Sony Paid $3.6 Billion for Bungie. The Bill Just Came Due.
Sony has now written down $765 million of its Bungie acquisition — $565 million in the most recent quarter alone. The analyst who covers the deal says there's more coming. The mistake wasn't Bungie. It was panic.
The number Sony would rather not discuss is $765 million. That’s the cumulative impairment loss recognized on the Bungie acquisition since the 2022 deal closed — with $565 million of it hitting in the most recent quarter and $204 million recognized before that. Industry analyst Jacob Navok says the write-downs aren’t done, that the current number is actually too small, and that more is coming next quarter. Sony spent $3.6 billion buying a studio that was already past its commercial peak, because Microsoft scared them into it, and the bill has been arriving in installments ever since.
The acquisition story is worth revisiting because the rationalization at the time was airtight — on paper. In 2022, Microsoft announced its roughly $70 billion acquisition of Activision Blizzard, and the gaming industry briefly lost its mind. Sony, facing the prospect of Call of Duty potentially becoming an Xbox exclusive, needed to signal that it was building its own live-service firepower. Bungie — the studio behind Halo, behind Destiny, behind two decades of premium franchise IP — looked like the answer. What Sony was actually buying was Bungie’s reputation, not its trajectory. Destiny 2’s player numbers and revenue had been declining for years by the time the ink dried. The studio’s pitch for Marathon, its high-stakes extraction shooter, was treated as the next major franchise bet. Marathon launched in 2025 and didn’t move the needle. The live-service turnaround never materialized.

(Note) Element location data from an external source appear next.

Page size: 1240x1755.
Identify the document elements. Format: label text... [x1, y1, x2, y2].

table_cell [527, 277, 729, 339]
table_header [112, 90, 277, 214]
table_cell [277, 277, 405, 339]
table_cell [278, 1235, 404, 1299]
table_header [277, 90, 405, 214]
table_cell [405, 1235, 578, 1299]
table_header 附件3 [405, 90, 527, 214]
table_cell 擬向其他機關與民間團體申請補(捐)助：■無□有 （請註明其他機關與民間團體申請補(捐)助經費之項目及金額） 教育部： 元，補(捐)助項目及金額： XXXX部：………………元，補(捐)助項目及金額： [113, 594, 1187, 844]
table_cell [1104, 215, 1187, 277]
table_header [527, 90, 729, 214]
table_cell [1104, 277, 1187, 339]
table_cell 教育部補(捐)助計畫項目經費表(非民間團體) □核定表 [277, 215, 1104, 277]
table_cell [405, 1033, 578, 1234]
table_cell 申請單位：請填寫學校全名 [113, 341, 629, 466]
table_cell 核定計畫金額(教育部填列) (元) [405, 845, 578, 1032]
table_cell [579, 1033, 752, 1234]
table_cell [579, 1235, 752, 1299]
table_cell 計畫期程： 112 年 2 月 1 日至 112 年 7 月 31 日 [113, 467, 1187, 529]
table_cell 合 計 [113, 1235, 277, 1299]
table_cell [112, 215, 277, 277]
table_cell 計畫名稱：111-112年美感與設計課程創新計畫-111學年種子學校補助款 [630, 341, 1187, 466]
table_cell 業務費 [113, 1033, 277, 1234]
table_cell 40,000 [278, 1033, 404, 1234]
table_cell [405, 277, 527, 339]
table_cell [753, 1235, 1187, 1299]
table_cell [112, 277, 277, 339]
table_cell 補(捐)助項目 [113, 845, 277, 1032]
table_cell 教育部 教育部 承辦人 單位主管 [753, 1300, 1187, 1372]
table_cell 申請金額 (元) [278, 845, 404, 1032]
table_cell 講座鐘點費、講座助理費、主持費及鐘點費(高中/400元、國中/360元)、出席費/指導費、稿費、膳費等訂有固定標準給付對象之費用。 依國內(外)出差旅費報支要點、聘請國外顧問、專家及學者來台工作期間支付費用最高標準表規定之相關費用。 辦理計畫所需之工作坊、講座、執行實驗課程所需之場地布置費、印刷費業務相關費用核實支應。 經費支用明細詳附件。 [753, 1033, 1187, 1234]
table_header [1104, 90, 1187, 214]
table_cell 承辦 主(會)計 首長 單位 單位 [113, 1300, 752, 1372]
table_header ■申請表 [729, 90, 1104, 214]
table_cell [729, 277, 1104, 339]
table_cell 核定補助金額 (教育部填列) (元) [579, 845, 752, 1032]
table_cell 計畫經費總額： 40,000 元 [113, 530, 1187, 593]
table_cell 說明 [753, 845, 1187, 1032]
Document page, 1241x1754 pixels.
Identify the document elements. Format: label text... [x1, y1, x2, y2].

Sony bought a nostalgia for Halo. Bungie in 2022 was not the studio that made Halo — it was the studio that had been living off that reputation for a decade.
Sony bought a nostalgia for Halo. Bungie in 2022 was not the studio that made Halo — it was the studio that had been living off that reputation for a decade, maintaining a single franchise that was visibly running out of altitude. The impairment charges are the accounting catching up to a reality that was visible from the outside before the deal was even signed. The defense of the acquisition — that Sony is playing a long-term live-service game and that an impairment is just a book-value realignment, not a strategic defeat — would carry more weight if the studio had produced something. An impairment loss doesn’t mean the bet is over. It means the market value of the asset is no longer what you paid for it, and you have to say so out loud. When $765 million of a $3.6 billion acquisition has been written down, and the analyst covering it says that number is still too low, you’ve lost the right to call this a strategic realignment. The contrast with Sony’s actual first-party wins is stark — Saros from Housemarque validated Sony’s approach to smaller, high-craft exclusive studios. Bungie, at nine times the price, has so far produced two and a half years of impairment charges.
The counterargument is that live-service development has long lead times, that Bungie still has IP and infrastructure worth something, and that Sony shouldn’t be judged on a single quarter. Fine. But the acquisition was reactive, the due diligence on Bungie’s actual commercial momentum was either inadequate or deliberately ignored, and the full write-down history suggests this is a structural problem with the studio’s output, not a temporary market adjustment. Sony’s board greenlighted a $3.6 billion panic buy in response to a Microsoft deal that ultimately didn’t result in Call of Duty going Xbox-exclusive anyway. They paid a premium for a studio past its peak, and the accounting is now making that explicit in nine-figure quarterly increments.
The write-down isn’t over. Navok says so, and the fundamentals don’t argue with him. The lesson here isn’t about Bungie specifically — it’s about what happens when a competitor’s move triggers a billion-dollar reaction instead of a strategy. Microsoft buying Activision scared Sony into a $3.6 billion decision. That decision is now costing them $765 million and counting, and the analyst community is already pricing in the next installment. The question Sony’s board should be sitting with isn’t whether Bungie can turn it around. It’s whether any studio is worth $3.6 billion when the reason you bought them was fear.